Our call to short the Nasdaq Futures (/NQ) at 7,460 in yesterday's Morning Report made a lovely $1,000 per contract – you're welcome! Today we are shorting Oil Futures (/CL) below the $68.50 line (tight stops above) ahead of the 10:30 inventory report as API (a private report) showed a big draw in Oil (3.2Mb), Gasoline (4.9Mb) AND Distilates (1.3Mb) and yet, $68.50 is all they could manage – even with a weak Dollar. That sends a pretty clear sign that oil is in trouble and anything but a huge draw in the official EIA report is likely to send it down hard and fast but, as I said, we'll be thrilled to take a quick $500 off the table ahead of the report on any sort of dip.

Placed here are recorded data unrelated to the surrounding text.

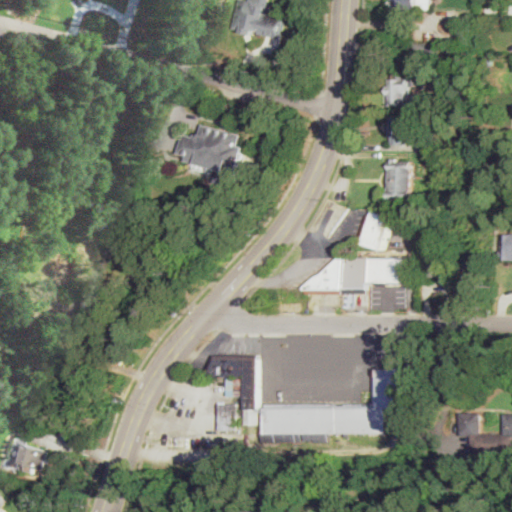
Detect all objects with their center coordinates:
building: (404, 4)
building: (411, 4)
building: (259, 7)
building: (259, 18)
road: (323, 47)
building: (489, 58)
road: (168, 65)
building: (409, 75)
building: (399, 88)
road: (318, 105)
building: (111, 119)
building: (398, 129)
building: (398, 130)
building: (221, 148)
building: (216, 149)
road: (340, 167)
building: (402, 179)
building: (401, 180)
building: (52, 197)
building: (411, 213)
building: (379, 229)
building: (380, 229)
building: (507, 245)
building: (508, 245)
road: (322, 246)
road: (240, 250)
building: (439, 250)
building: (434, 254)
building: (63, 258)
building: (476, 261)
road: (251, 266)
building: (358, 274)
building: (360, 274)
road: (286, 276)
road: (231, 318)
road: (360, 322)
road: (311, 342)
road: (100, 354)
road: (134, 375)
building: (242, 381)
building: (313, 402)
building: (339, 412)
road: (159, 413)
road: (117, 415)
building: (231, 415)
road: (210, 416)
building: (231, 416)
building: (488, 435)
building: (287, 436)
building: (29, 456)
road: (105, 456)
building: (29, 457)
road: (95, 487)
building: (3, 500)
building: (3, 501)
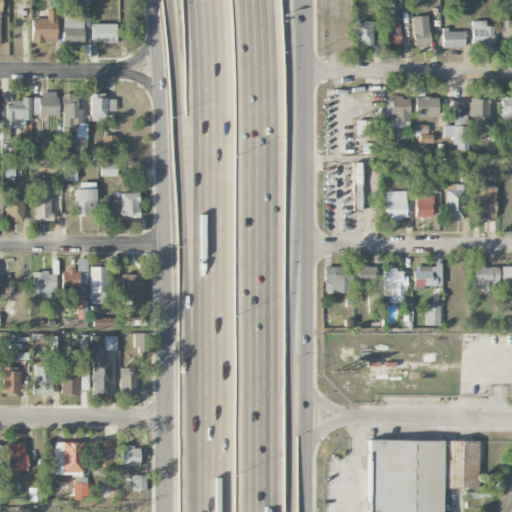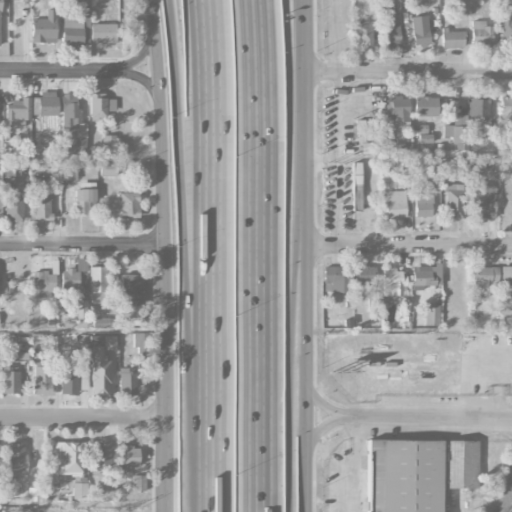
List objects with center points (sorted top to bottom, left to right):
building: (25, 0)
building: (81, 2)
building: (75, 28)
building: (44, 29)
building: (420, 30)
building: (104, 32)
building: (391, 32)
building: (363, 33)
building: (482, 34)
road: (303, 35)
building: (452, 39)
road: (140, 56)
road: (54, 71)
road: (408, 71)
road: (145, 82)
building: (44, 104)
building: (100, 106)
building: (425, 107)
building: (479, 108)
building: (507, 109)
building: (397, 111)
building: (17, 113)
building: (72, 115)
road: (304, 130)
building: (458, 132)
building: (109, 142)
road: (84, 156)
road: (408, 157)
road: (168, 164)
road: (197, 166)
building: (107, 169)
building: (85, 199)
building: (453, 201)
building: (483, 201)
building: (41, 202)
building: (0, 204)
building: (128, 205)
building: (396, 205)
building: (422, 206)
building: (14, 209)
road: (84, 245)
road: (409, 246)
road: (213, 255)
road: (258, 255)
road: (294, 272)
building: (426, 275)
building: (363, 277)
building: (484, 278)
building: (337, 279)
building: (73, 280)
building: (506, 281)
building: (394, 283)
building: (43, 284)
building: (97, 285)
building: (132, 287)
building: (82, 309)
building: (431, 315)
building: (105, 323)
road: (84, 330)
road: (410, 332)
building: (110, 343)
building: (140, 343)
road: (307, 350)
building: (99, 372)
building: (10, 380)
building: (41, 380)
building: (127, 381)
road: (323, 405)
road: (429, 417)
road: (82, 418)
road: (164, 421)
road: (324, 426)
road: (288, 434)
building: (100, 455)
building: (129, 456)
building: (14, 457)
building: (67, 458)
building: (138, 483)
building: (79, 491)
building: (109, 492)
building: (34, 494)
road: (82, 503)
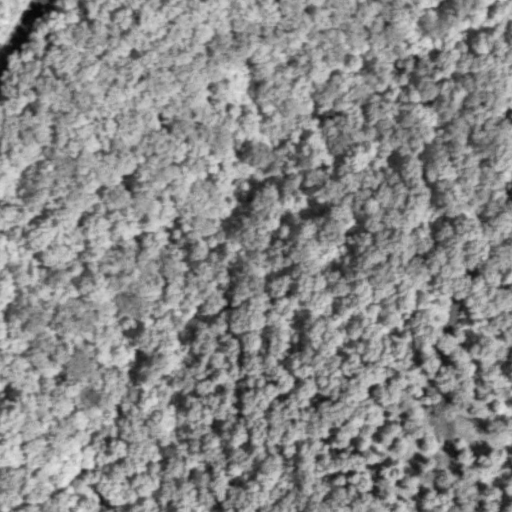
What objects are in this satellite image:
road: (8, 16)
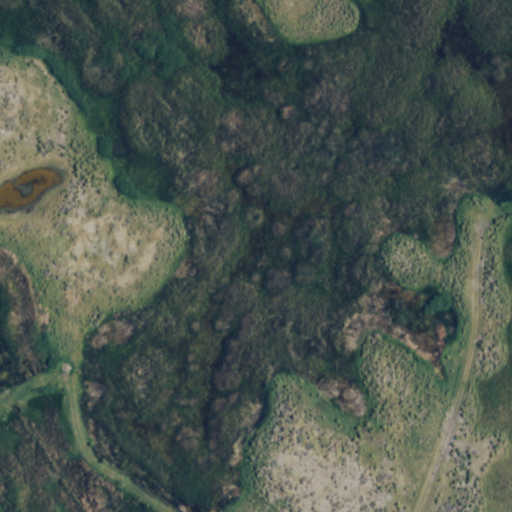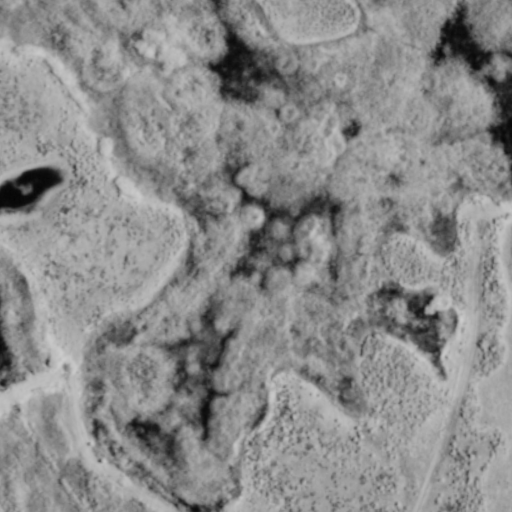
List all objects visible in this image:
road: (425, 444)
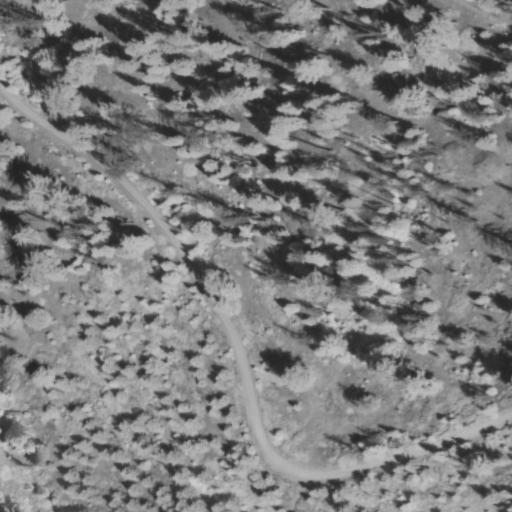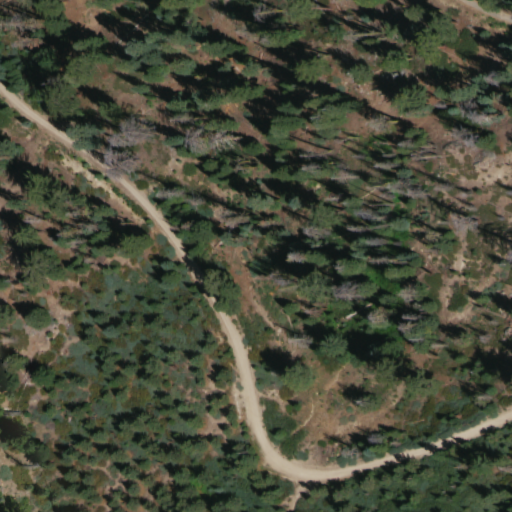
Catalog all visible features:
road: (490, 10)
road: (237, 338)
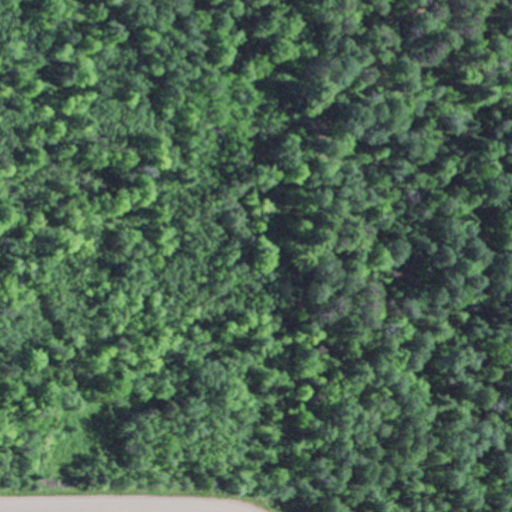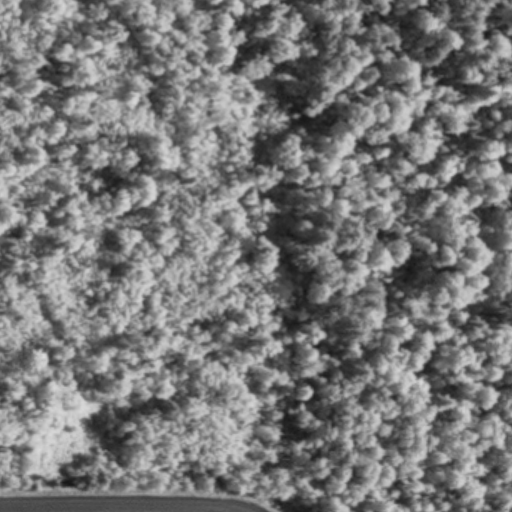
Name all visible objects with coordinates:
road: (123, 504)
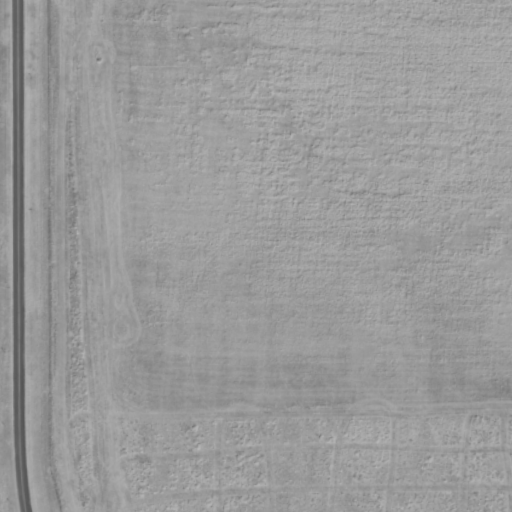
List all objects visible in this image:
road: (16, 256)
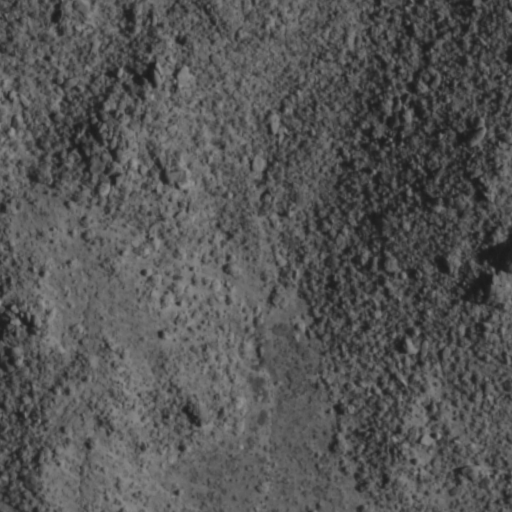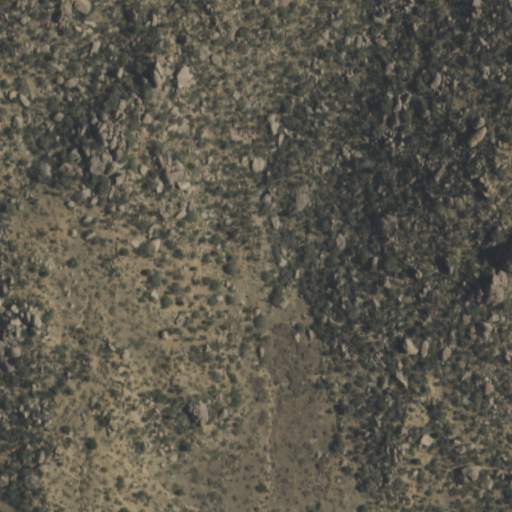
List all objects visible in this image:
building: (106, 142)
building: (7, 359)
road: (454, 467)
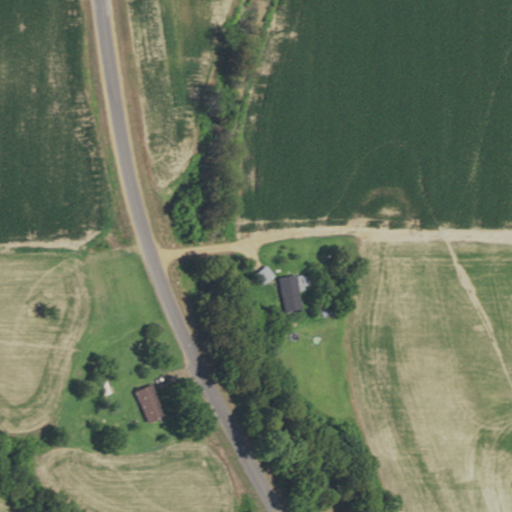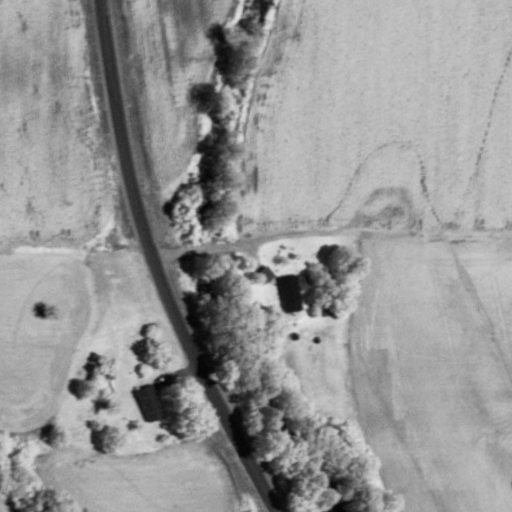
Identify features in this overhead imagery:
road: (147, 262)
building: (324, 308)
building: (146, 402)
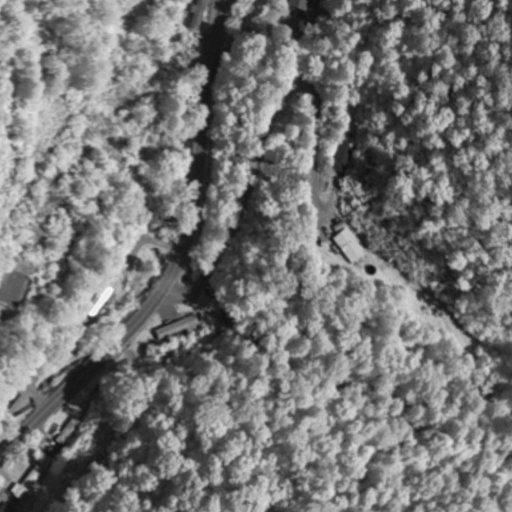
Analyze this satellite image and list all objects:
building: (298, 4)
building: (341, 151)
building: (339, 239)
road: (177, 262)
building: (176, 329)
building: (70, 431)
building: (7, 509)
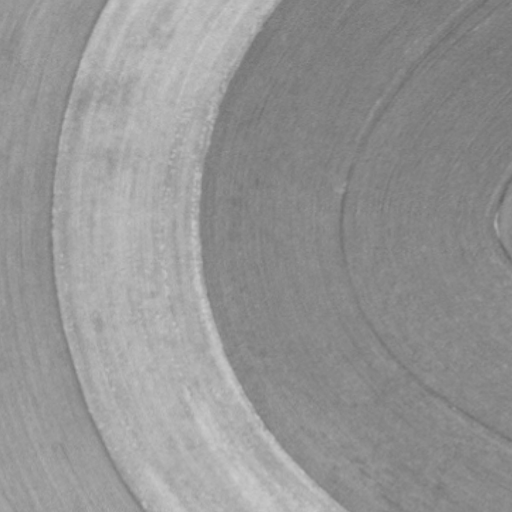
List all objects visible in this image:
crop: (255, 255)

Meanwhile, earnings season is off to a good start with 17% (85) of the S&P 500 reporting as of last night and 87% of them (74) have beaten expectations vs 70% (60) in a typical year. Those of you who know statistics may cringe at the small sampling and more so considering Banks and Big Tech have gone first but those are the kinds of numbers TV pundits throw out as if they are meaningful – I'm sure you'll hear plenty of examples of it this morning on any of the Financial Networks.
All this FABULOUS news was already baked in however as companies are only beating expectation by an average of 4.5%, vs 5.6% last year and revenues are only 1.4% ahead of expectations. Analysts are, in fact, LOWERING their Q3 expectations on companies that have reported, especially in the Non-Finanical, Non-Tech sectors (Energy, Industrials, Consumer Discretionary, Health Care, Utilities, Consumer Staples, and Real Estate).
Speaking of Real Estate, sales of new and existing homes in Southern California are down 11.8% from last year's first half while the median price of a home shot up to a record $536,250. Newly built homes were the hardest hit, with sales off 47% compared to last June – partly due to low inventory and partly due to rising rates putting prospective buyers on the sidelines.